– Коммунизм!
– Так же вот наши. Клада уж нет давно, а они еще три лета там рылись, кумнизм свой искали…
– Но ничего не нашли, конечно?
– Конечно! Клад ведь один бывает, не для всех! Так вот место там – как раз то, что надо. Все его знают, – именно то самое место, где Перхач нашел. Точно знают, вот оно! И никто там копать не будет: последний сумасшедший, дед Улов, – и то уж три года, как рыться там бросил!
– Понятно. А если там татары встанут либо вообще чужие какие?
– Нечего там им делать. Безлюдье. Грабить некого. Ничего там нет. Ни выпасов, ни покосов, ни бортей, – ничего. Речка была, да сейчас ручей почти, – пересохла. Только ландыши собирать да комаров кормить. Холм бурьяном зарос, остатки каменных стен кой-где на верхушке. Три креста – глыбы каменные внизу. Литва, поди, в древности поставила. Вообще место недобрым считается.
– Годится. Кого бы туда послать?
– А когда послать-то собираешься?
– Прямо сейчас, конечно.
– Пошли моего Сеньку. Сейчас поскачет, завтра часа в три пополудни вернется. Он не сплохует. И клад зароет, и…
– Что «и»?
– И нас зароет, – кивнул Афанасич, склонив голову. – Когда вернется…

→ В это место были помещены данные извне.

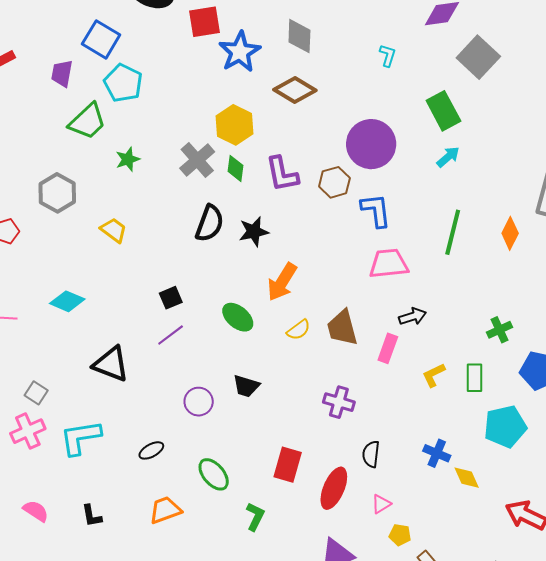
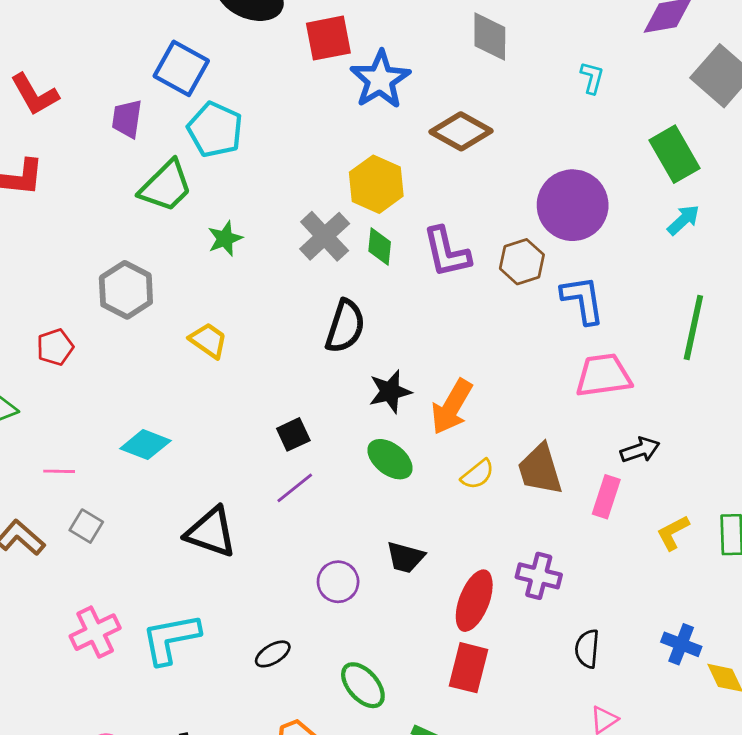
gray diamond: (299, 36) -> (490, 37), moved
black star: (254, 232) -> (390, 392), moved
gray square: (36, 393) -> (86, 526), moved
red ellipse: (334, 488) -> (474, 601), moved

– А вот это ты брось! – одернул старика Аверьянов. – Знаешь, чего мы с тобой будем завтра в это время делать?
– Что? – спросил старик, не утирая вдруг проступивших слез.
– Петь с тобой будем! Плясать будем!
– Нет, Коля, нет… Все головы сложим завтра к полудню…
– Не убежден!
– Сенька б остался хотя бы в живых…
– А можно, я тоже останусь? – Аверьянов обнял старика за плечи и подмигнул.
– Можно, – кивнул Афанасич. – Тебе можно.